[Working data]

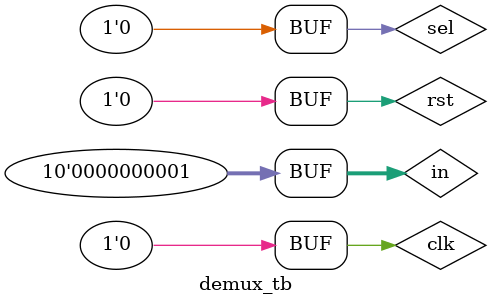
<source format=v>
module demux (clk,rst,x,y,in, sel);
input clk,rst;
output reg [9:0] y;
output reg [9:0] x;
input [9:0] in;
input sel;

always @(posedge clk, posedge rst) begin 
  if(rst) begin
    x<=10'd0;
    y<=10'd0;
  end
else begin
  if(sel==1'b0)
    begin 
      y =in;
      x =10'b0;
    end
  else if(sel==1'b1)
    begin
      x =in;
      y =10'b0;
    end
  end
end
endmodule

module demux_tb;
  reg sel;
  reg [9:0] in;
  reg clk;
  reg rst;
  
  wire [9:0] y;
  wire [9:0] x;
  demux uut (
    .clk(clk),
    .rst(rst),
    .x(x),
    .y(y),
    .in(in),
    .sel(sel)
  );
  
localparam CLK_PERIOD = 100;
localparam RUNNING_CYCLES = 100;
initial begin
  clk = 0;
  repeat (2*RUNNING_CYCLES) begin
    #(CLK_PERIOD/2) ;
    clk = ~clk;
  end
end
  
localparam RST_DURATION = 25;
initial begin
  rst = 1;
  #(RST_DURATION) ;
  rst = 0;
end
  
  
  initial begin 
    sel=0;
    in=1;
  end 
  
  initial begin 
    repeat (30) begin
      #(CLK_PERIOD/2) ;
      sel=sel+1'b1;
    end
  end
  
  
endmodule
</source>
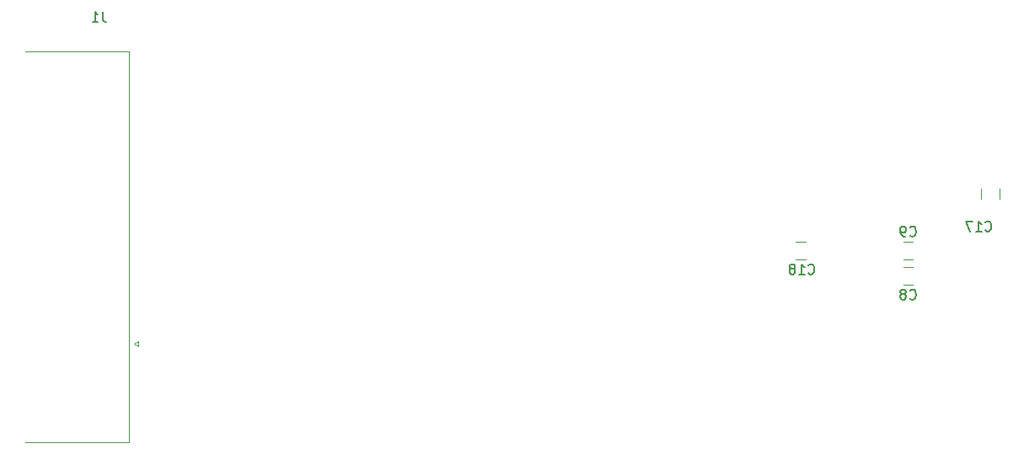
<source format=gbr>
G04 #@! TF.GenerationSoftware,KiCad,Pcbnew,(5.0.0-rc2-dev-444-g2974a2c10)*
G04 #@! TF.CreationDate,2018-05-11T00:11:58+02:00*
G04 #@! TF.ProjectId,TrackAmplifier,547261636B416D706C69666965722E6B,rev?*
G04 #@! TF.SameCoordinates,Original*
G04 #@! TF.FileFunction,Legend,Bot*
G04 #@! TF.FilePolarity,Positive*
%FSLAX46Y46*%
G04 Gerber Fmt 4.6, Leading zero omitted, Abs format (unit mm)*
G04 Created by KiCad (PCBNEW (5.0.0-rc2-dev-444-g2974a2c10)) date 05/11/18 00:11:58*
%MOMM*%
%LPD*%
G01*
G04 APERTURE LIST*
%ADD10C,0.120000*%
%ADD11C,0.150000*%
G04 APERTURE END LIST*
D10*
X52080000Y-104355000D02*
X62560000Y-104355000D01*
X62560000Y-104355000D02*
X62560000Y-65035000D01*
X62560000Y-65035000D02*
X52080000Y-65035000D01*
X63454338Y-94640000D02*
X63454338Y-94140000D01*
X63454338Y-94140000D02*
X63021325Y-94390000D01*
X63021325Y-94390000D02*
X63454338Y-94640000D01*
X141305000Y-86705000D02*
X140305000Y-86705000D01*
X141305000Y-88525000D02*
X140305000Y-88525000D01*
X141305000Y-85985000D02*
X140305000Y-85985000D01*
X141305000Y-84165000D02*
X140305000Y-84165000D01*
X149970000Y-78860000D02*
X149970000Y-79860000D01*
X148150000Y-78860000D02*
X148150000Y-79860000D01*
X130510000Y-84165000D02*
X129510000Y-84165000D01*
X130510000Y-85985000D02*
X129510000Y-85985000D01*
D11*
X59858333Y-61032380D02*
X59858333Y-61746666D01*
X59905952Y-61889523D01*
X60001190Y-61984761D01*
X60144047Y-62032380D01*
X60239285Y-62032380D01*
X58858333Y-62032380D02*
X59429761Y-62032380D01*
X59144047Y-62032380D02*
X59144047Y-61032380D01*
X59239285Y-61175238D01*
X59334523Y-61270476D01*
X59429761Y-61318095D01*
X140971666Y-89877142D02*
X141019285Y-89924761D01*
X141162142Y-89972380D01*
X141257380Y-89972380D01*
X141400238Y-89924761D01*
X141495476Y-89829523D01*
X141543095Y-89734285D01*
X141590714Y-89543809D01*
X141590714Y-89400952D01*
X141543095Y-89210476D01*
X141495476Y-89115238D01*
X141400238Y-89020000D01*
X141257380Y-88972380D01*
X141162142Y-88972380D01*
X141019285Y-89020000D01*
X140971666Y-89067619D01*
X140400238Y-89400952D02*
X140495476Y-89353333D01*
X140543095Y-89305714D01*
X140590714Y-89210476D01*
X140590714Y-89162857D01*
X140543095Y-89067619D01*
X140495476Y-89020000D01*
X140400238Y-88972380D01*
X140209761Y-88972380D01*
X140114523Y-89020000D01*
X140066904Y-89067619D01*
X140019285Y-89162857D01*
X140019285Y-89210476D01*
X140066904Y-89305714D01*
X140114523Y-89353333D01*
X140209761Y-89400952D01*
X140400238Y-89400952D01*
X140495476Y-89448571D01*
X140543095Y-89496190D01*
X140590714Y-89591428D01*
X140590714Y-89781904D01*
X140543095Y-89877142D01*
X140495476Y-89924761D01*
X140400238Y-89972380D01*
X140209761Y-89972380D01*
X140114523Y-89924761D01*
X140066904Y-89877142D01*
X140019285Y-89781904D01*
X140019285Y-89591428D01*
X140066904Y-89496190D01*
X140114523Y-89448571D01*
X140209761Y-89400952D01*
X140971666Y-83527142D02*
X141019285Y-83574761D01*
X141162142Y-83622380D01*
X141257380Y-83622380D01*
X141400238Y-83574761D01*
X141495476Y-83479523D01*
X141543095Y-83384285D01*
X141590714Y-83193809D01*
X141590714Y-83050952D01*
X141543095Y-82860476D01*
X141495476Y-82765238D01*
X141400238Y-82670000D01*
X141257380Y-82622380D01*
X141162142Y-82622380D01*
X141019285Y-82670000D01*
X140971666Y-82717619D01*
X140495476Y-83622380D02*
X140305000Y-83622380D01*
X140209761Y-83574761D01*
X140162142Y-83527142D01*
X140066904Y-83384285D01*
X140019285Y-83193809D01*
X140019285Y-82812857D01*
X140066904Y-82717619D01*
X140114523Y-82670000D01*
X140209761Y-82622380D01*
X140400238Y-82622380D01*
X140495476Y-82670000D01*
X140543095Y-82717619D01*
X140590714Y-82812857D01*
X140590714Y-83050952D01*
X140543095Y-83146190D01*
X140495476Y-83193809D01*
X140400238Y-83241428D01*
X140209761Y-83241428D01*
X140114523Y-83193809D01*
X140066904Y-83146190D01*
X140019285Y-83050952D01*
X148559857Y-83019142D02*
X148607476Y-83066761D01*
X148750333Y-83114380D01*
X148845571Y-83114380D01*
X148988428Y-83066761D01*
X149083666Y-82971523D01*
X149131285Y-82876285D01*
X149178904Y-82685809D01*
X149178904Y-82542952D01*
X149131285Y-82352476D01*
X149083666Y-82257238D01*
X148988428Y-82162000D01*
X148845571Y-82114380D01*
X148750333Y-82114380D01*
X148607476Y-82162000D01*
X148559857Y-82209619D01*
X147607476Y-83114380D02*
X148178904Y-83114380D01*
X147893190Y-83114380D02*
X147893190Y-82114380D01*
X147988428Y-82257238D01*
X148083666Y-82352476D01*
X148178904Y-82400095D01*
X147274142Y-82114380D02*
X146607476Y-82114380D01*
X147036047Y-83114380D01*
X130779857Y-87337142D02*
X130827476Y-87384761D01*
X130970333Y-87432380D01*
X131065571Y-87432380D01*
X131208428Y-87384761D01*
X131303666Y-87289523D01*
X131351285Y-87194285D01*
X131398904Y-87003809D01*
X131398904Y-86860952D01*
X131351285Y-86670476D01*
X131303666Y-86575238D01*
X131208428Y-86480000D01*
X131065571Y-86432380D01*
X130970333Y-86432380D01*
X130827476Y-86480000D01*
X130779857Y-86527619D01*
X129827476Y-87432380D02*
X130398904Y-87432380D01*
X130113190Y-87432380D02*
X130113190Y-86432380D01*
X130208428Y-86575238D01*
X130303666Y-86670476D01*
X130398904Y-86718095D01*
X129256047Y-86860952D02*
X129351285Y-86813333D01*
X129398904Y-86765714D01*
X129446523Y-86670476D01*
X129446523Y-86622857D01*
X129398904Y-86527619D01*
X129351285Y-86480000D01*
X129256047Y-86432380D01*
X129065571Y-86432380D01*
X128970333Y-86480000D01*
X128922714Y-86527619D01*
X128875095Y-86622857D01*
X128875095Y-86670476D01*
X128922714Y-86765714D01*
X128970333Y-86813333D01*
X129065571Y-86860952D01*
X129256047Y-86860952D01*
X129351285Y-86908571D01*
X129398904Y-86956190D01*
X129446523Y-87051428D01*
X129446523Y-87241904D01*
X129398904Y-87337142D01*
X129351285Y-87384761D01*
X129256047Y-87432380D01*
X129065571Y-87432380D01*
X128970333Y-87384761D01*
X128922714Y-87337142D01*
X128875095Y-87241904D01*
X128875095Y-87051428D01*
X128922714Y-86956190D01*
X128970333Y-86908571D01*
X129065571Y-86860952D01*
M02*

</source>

[/Working data]
[Working data]

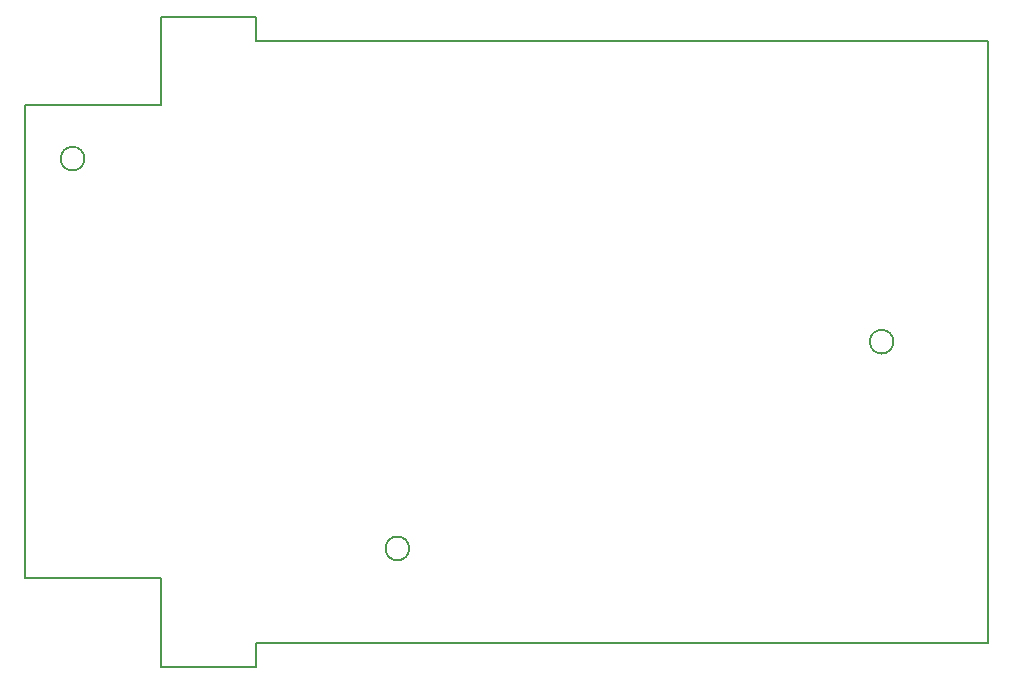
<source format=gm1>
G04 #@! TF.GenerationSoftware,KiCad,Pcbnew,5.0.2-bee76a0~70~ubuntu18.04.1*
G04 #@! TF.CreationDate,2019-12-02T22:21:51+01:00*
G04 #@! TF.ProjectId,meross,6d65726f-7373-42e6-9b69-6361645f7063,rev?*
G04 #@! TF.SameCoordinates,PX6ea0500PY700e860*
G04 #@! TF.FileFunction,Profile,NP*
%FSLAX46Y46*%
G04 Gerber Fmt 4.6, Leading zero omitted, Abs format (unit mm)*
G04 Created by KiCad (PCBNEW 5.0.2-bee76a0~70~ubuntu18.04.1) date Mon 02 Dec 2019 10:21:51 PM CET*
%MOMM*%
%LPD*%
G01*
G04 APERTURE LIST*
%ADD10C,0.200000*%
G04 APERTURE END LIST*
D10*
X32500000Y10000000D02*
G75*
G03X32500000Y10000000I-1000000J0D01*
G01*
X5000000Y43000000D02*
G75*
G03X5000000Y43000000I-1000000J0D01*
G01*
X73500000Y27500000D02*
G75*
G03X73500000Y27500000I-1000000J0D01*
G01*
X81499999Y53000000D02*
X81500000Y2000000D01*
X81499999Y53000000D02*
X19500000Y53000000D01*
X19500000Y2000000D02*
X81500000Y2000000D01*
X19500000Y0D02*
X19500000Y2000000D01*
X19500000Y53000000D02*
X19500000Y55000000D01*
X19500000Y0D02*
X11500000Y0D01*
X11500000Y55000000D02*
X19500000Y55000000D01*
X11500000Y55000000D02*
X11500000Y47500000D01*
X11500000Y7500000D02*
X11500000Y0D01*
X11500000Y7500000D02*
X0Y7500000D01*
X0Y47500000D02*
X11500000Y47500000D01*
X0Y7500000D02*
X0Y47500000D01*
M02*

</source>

[/Working data]
[Working data]

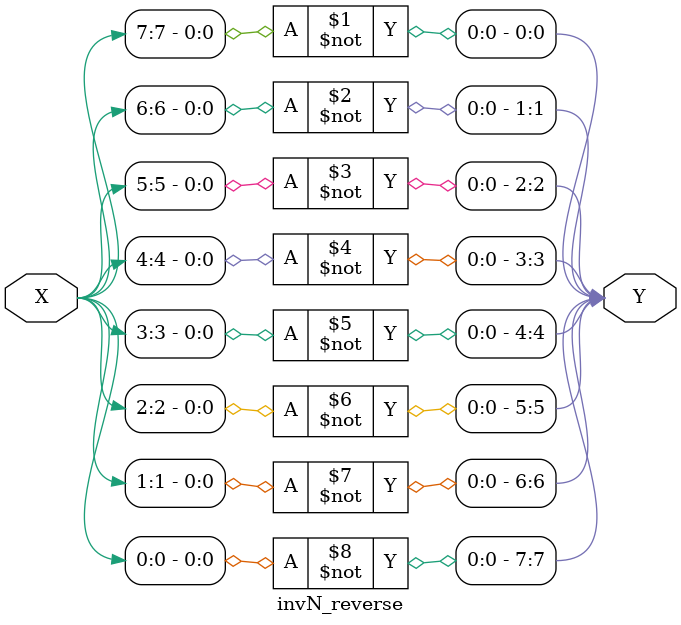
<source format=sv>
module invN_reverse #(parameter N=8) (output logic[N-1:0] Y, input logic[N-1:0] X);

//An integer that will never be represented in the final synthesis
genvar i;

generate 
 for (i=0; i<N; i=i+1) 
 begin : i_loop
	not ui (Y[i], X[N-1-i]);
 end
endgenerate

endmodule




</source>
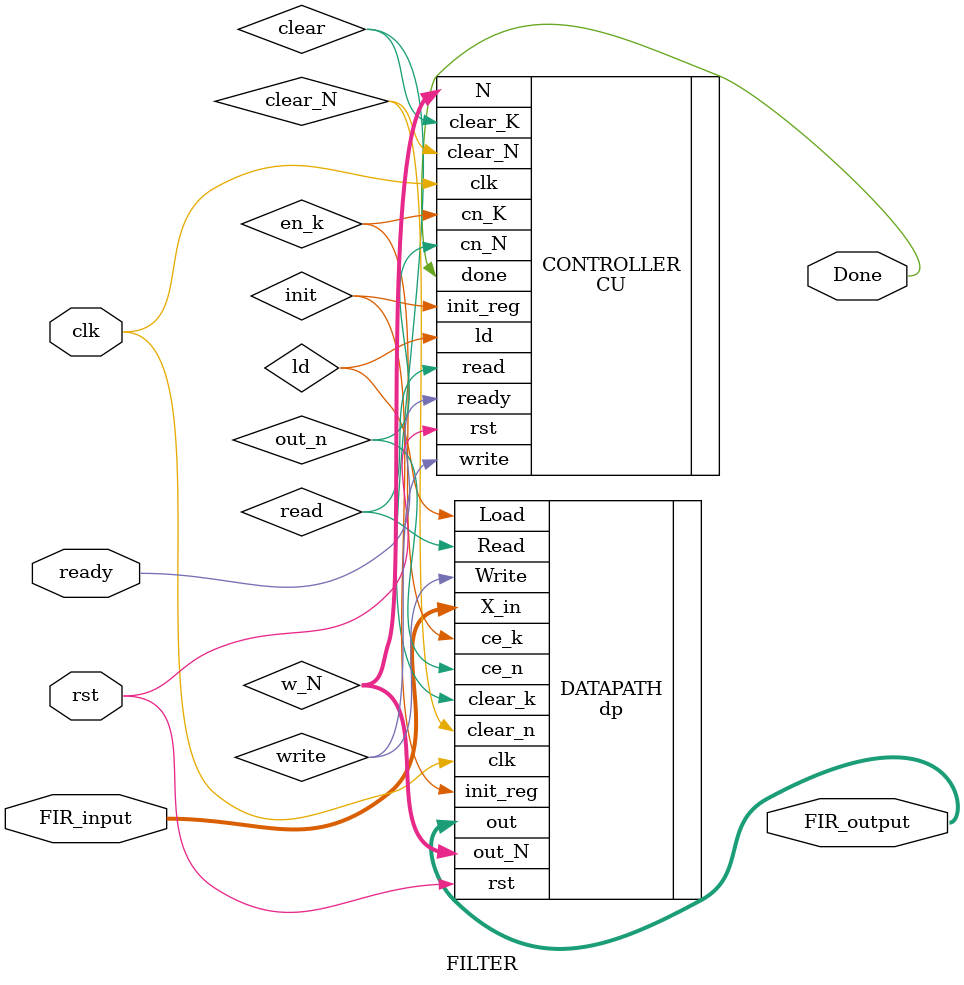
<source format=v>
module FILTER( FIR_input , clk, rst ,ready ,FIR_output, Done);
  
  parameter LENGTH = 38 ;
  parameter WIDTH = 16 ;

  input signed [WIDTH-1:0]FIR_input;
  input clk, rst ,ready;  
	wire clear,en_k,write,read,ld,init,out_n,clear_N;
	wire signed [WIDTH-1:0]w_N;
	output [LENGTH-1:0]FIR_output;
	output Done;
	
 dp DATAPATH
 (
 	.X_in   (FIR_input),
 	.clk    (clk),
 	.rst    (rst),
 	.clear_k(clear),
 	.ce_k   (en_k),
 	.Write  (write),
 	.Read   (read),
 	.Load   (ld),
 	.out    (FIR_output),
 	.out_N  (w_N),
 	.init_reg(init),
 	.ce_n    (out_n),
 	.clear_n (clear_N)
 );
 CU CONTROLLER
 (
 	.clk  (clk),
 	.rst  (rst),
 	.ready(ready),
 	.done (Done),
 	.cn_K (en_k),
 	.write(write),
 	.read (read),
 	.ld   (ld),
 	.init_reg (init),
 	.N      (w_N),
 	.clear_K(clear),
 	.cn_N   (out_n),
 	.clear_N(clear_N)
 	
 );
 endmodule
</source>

[/Working data]

What is needed.
Among the entries above, the lines between the ones containing "X59144047Y-61032380D01*" and "X140209761Y-88972380D01*", inclusive, are to be transcribed exactly. No other line is to be given.

Exercise answer.
X59144047Y-61032380D01*
X59239285Y-61175238D01*
X59334523Y-61270476D01*
X59429761Y-61318095D01*
X140971666Y-89877142D02*
X141019285Y-89924761D01*
X141162142Y-89972380D01*
X141257380Y-89972380D01*
X141400238Y-89924761D01*
X141495476Y-89829523D01*
X141543095Y-89734285D01*
X141590714Y-89543809D01*
X141590714Y-89400952D01*
X141543095Y-89210476D01*
X141495476Y-89115238D01*
X141400238Y-89020000D01*
X141257380Y-88972380D01*
X141162142Y-88972380D01*
X141019285Y-89020000D01*
X140971666Y-89067619D01*
X140400238Y-89400952D02*
X140495476Y-89353333D01*
X140543095Y-89305714D01*
X140590714Y-89210476D01*
X140590714Y-89162857D01*
X140543095Y-89067619D01*
X140495476Y-89020000D01*
X140400238Y-88972380D01*
X140209761Y-88972380D01*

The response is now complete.